Low dose UV-C illumination as an eco-innovative disinfection system on minimally processed apples

In this study, the efficacy of UV-C illumination for inactivate Escherichia coli, Listeria innocua or Salmonella enterica, individually or in a mixture, in vitro and on apple slices was determined. Apple slices inoculated with a 10⁷ cfu/mL suspension of above indicated pathogens were irradiated on both sides with UV-C illumination, with doses of 0.5 and 1.0 kJ/m². UV-C illumination disinfection efficacy was compared to that of washings with sodium hypochlorite at 100 ppm of free chlorine and with distilled water.
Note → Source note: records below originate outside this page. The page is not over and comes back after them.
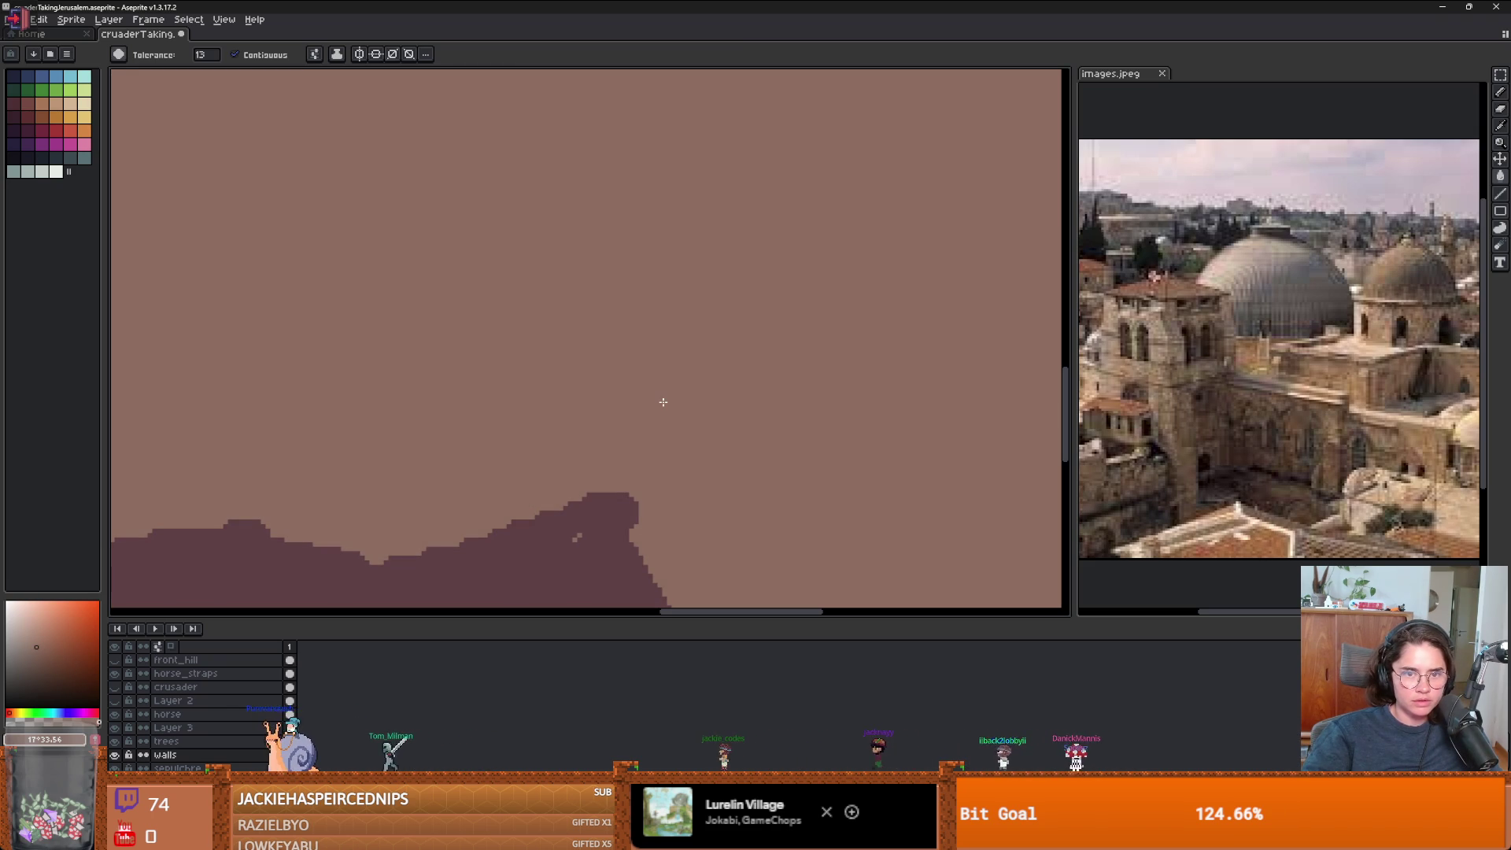
{"action": "left_click", "coordinate": [235, 54]}
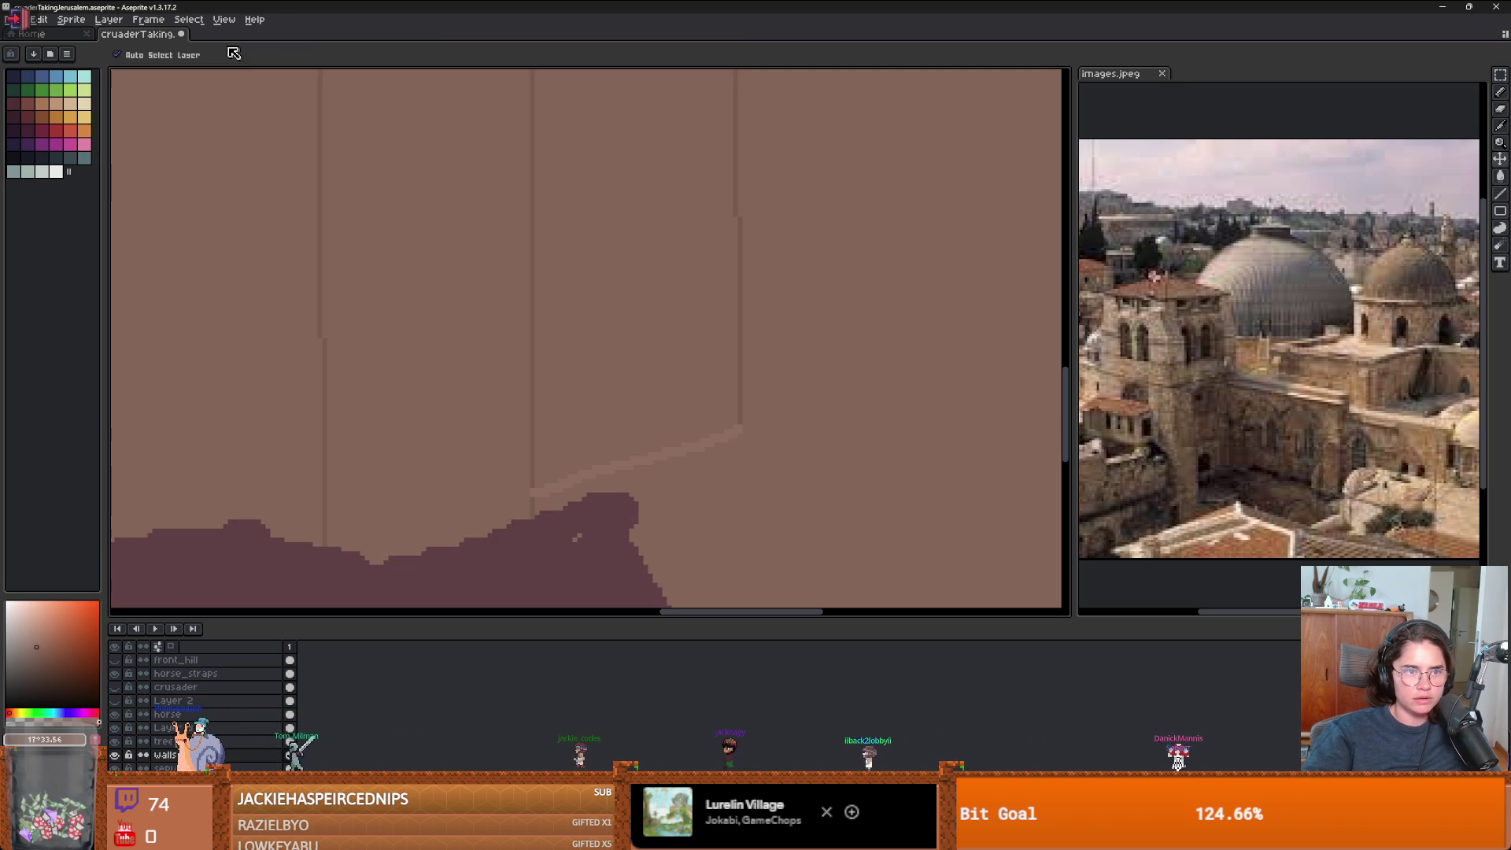
{"action": "left_click", "coordinate": [235, 54]}
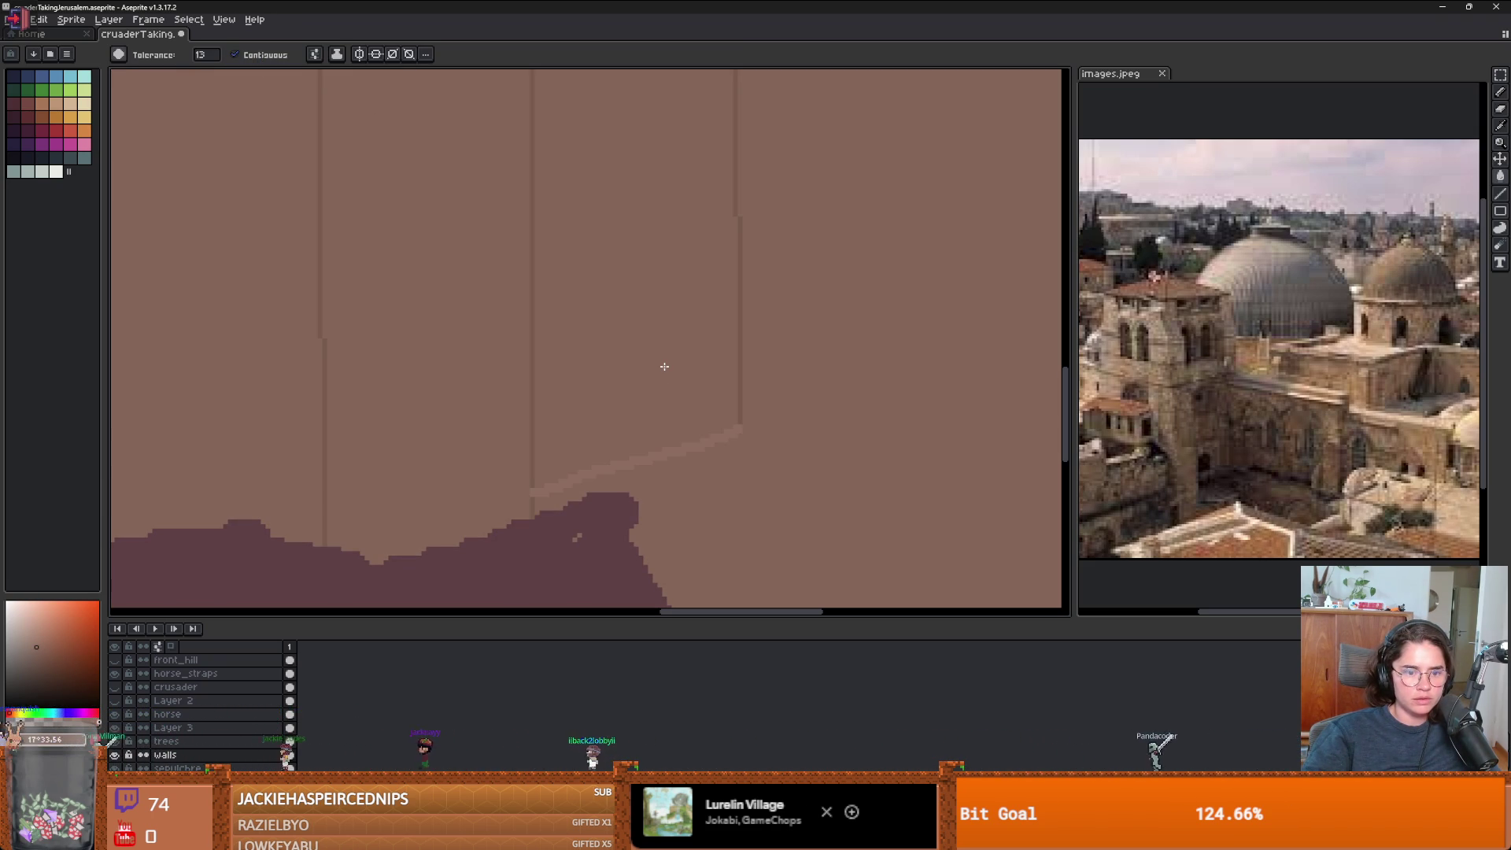
- Sketch a lighter curved arch outline on the city wall with the pencil
{"action": "scroll", "coordinate": [648, 398], "scroll_direction": "down", "scroll_amount": 2}
{"action": "scroll", "coordinate": [622, 425], "scroll_direction": "up", "scroll_amount": 5}
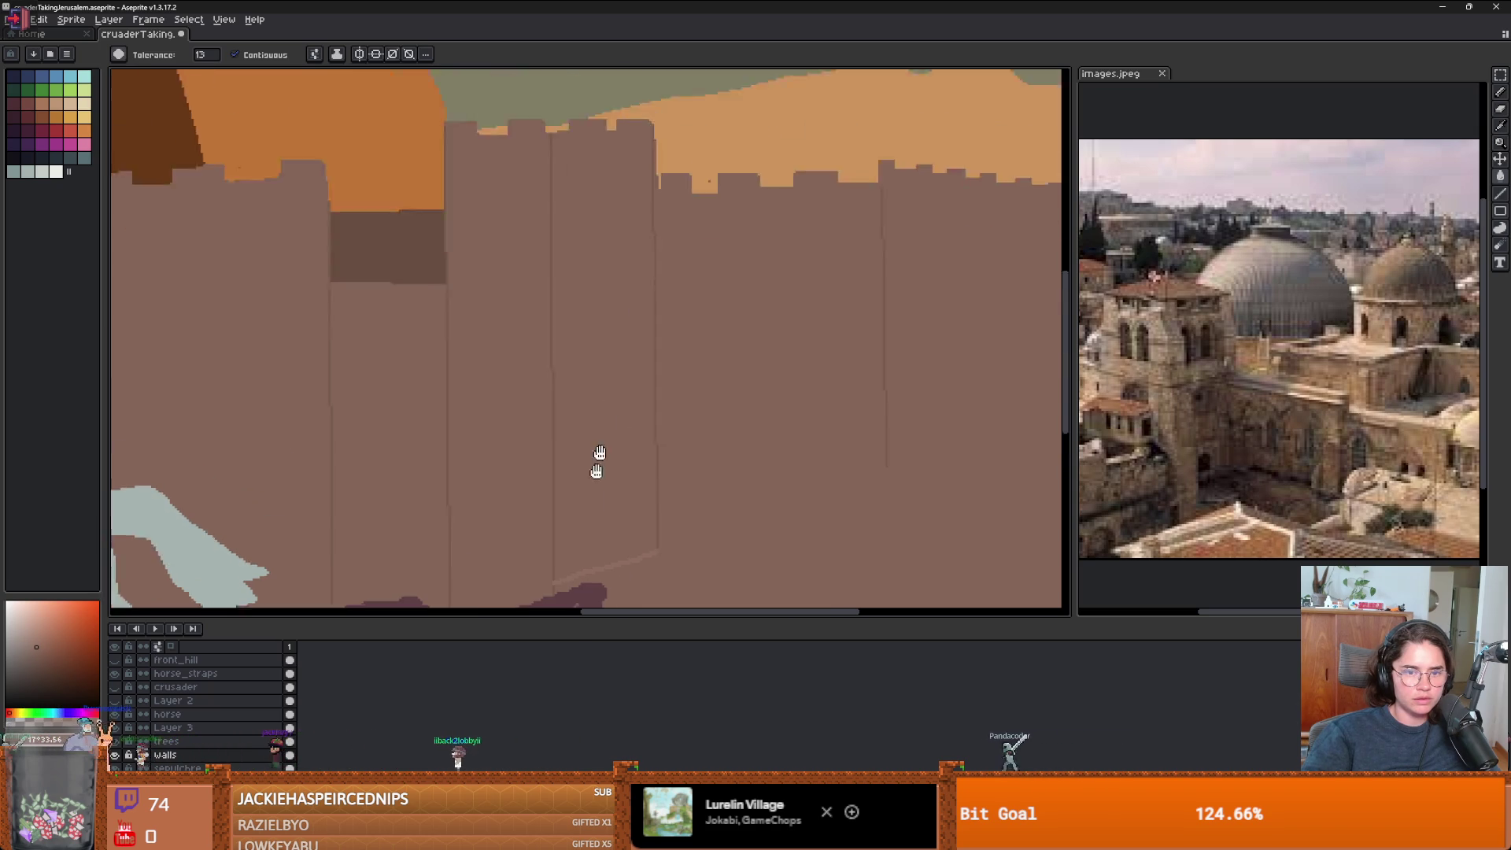
{"action": "scroll", "coordinate": [525, 210], "scroll_direction": "up", "scroll_amount": 2}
Bactericidal activity of each treatment was assessed after 30 min and after 7 and 15 days of storage at 4 °C. Results showed that UV-C illumination at 1.0 kJ/m² could be an alternative to the wash with hypochlorite solutions. On the in vitro study, these doses completely inhibited the growth of the three bacteria either as pure cultures or in a mixture. In fresh-cut apple, the pathogens were also affected by the UV-C illumination, the 1.0 kJ/m² dosage being the one that resulted in higher bacteria inhibition in almost every case. The UV-C treatment did not affect the quality properties of fresh-cut apple.